What does that mean for your gameplay experience? This means that BioShock 2’s new DRM is now similar to many popular games you advised had better DRM through both digital and retail channels. Many of you have used Batman: Arkham Asylum as an example to me, which uses the exact same Games for Windows Live guidelines as us as well as SecuROM on retail discs, and now our SecuROM is less restrictive on Steam.

This is better than the first game, but still not fabulous. It was loose enough to make me consider buying the sequel along with perhaps the original – seeing as they’ve since dropped the DRM from the first game altogether – but the fact that they’re using a similar matchmaking system as MW2 has dropped my enthusiasm back down to zero.

9 thoughts on ““Bioshock 2” following in “Modern Warfare 2’s” footsteps for multiplayer.

  1. I love their “Short answer”to supporting LAN and dedicated servers. Of course if they really wanted to give a short answer, they’d have just said “No. It makes it too hard to copy and paste port it between PCs and consoles. Next!”

    While it’s wonderful that they’ve gotten away from the absolutely draconian DRM of the first game, I’m still kind of iffy about buying the second one myself. Not because of the multiplayer, but because the single player in the first one was boring beyond belief.

    It could pretty much be summed up as “You’ve had an interesting five minutes. Now backtrack through the area for an hour trying to find an object you couldn’t pick up the first time you came through here.”. Then you repeat it indefinitely.

    It was almost like going to work.

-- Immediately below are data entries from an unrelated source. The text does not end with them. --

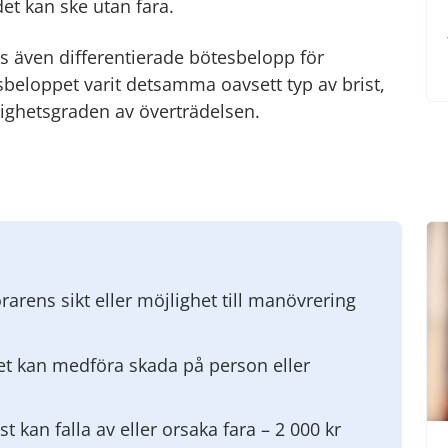
et kan ske utan fara.
rs även differentierade bötesbelopp för
tesbeloppet varit detsamma oavsett typ av brist,
ighetsgraden av överträdelsen.
örarens sikt eller möjlighet till manövrering
det kan medföra skada på person eller
st kan falla av eller orsaka fara – 2 000 kr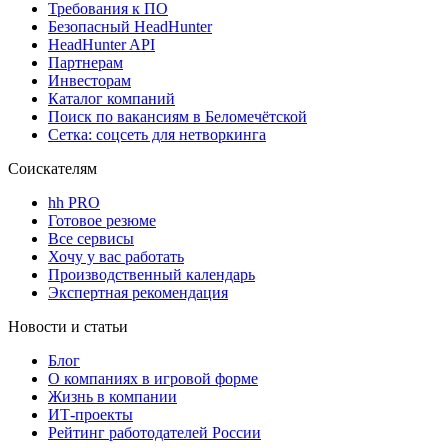
Требования к ПО
Безопасный HeadHunter
HeadHunter API
Партнерам
Инвесторам
Каталог компаний
Поиск по вакансиям в Беломечётской
Сетка: соцсеть для нетворкинга
Соискателям
hh PRO
Готовое резюме
Все сервисы
Хочу у вас работать
Производственный календарь
Экспертная рекомендация
Новости и статьи
Блог
О компаниях в игровой форме
Жизнь в компании
ИТ-проекты
Рейтинг работодателей России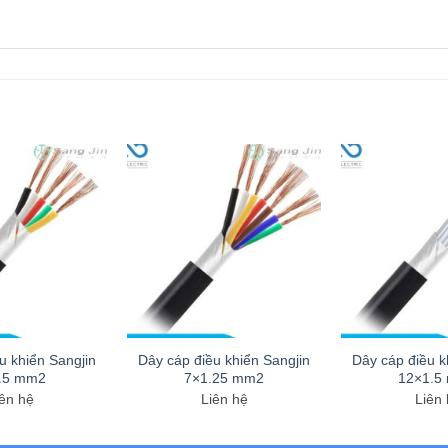
u khiển Sangjin
Dây cáp điều khiển Sangjin
Dây cáp điều k
.5 mm2
7×1.25 mm2
12×1.5
ên hệ
Liên hệ
Liên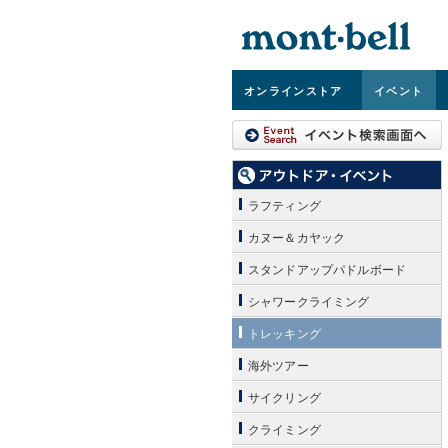
オンライン
ストア
イベント
ラフティング
カヌー＆カヤック
スタンドアップパドルボード
シャワークライミング
トレッキング
海外ツアー
サイクリング
クライミング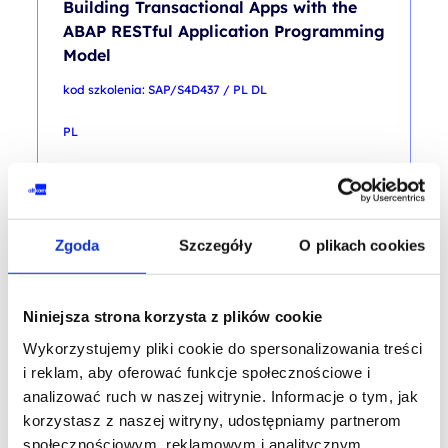
Building Transactional Apps with the
ABAP RESTful Application Programming
Model
kod szkolenia: SAP/S4D437 / PL DL
PL
10 325,00
PLN
od
+ 23% VAT (
12 699,75
PLN
brutto)
Zgoda
Szczegóły
O plikach cookies
Niniejsza strona korzysta z plików cookie
Wykorzystujemy pliki cookie do spersonalizowania treści
SAP
i reklam, aby oferować funkcje społecznościowe i
Building Transactional Apps with the
analizować ruch w naszej witrynie. Informacje o tym, jak
ABAP RESTful Application Programming
korzystasz z naszej witryny, udostępniamy partnerom
Model
społecznościowym, reklamowym i analitycznym.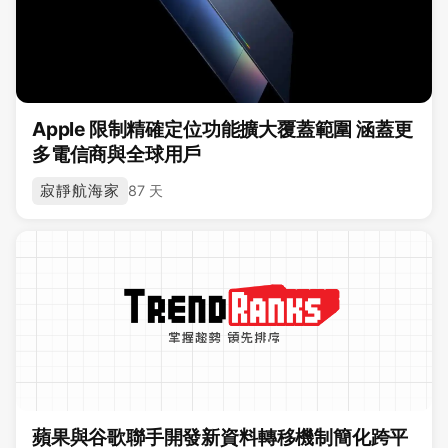
Apple 限制精確定位功能擴大覆蓋範圍 涵蓋更
多電信商與全球用戶
寂靜航海家
87 天
蘋果與谷歌聯手開發新資料轉移機制簡化跨平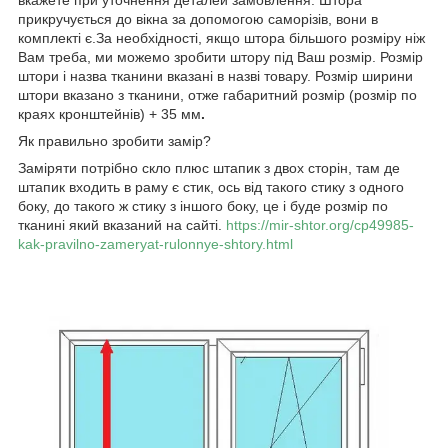
прикручується до вікна за допомогою саморізів, вони в
комплекті є.За необхідності, якщо штора більшого розміру ніж
Вам треба, ми можемо зробити штору під Ваш розмір. Розмір
штори і назва тканини вказані в назві товару. Розмір ширини
штори вказано з тканини, отже габаритний розмір (розмір по
краях кронштейнів) + 35 мм
.
Як правильно зробити замір?
Заміряти потрібно скло плюс штапик з двох сторін, там де
штапик входить в раму є стик, ось від такого стику з одного
боку, до такого ж стику з іншого боку, це і буде розмір по
тканині який вказаний на сайті.
https://mir-shtor.org/cp49985-
kak-pravilno-zameryat-rulonnye-shtory.html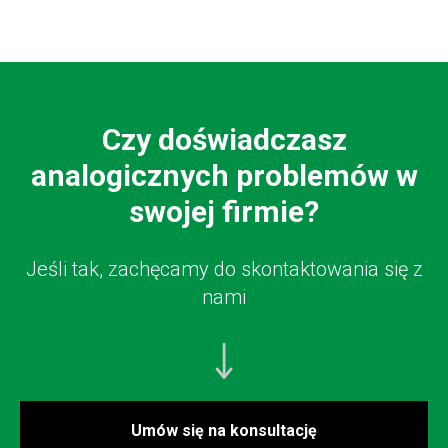
Czy doświadczasz
analogicznych problemów w
swojej firmie?
Jeśli tak, zachęcamy do skontaktowania się z
nami
Umów się na konsultację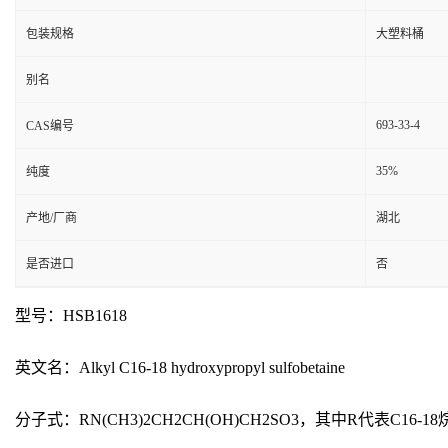
包装规格
大塑料桶
别名
693-33-4
CAS编号
35%
纯度
产地/厂商
湖北
是否进口
否
型号：HSB1618
英文名：Alkyl C16-18 hydroxypropyl sulfobetaine
分子式：RN(CH3)2CH2CH(OH)CH2SO3，其中R代表C16-18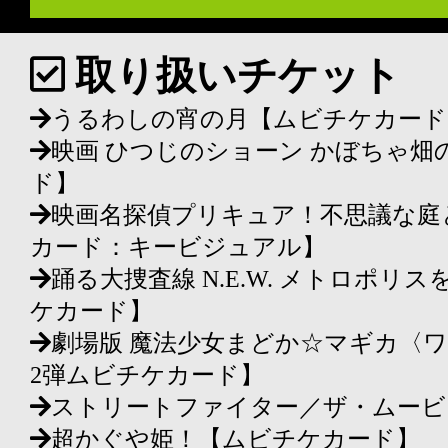
取り扱いチケット
うるわしの宵の月【ムビチケカード
映画 ひつじのショーン かぼちゃ畑
ド】
映画名探偵プリキュア！不思議な庭
カード：キービジュアル】
踊る大捜査線 N.E.W. メトロポ
ケカード】
劇場版 魔法少女まどか☆マギカ〈
2弾ムビチケカード】
ストリートファイター／ザ・ムービ
超かぐや姫！【ムビチケカード】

If I worked for FedEx and they hired Ayn Rand to scream at me all day long.

  2. I’ve mentioned this before, but I still don’t get cheaters in online games. It’s not like they get paid or laid for winning, so what’s the kick? They’re like little kids who knock over the chessboard and yell, “I win!”: they didn’t win, and they just annoy everyone.

  3. Annoying people, that’s what they get out of it Zilch. At least for some of them. There’s a whole subculture on the Internet known as the Griefers who live only to ruin other people’s fun in online games. They win when you rage quit.

  4. Les- elwed said it: is griefing objectively bad? Or could it be good in the service of some higher good?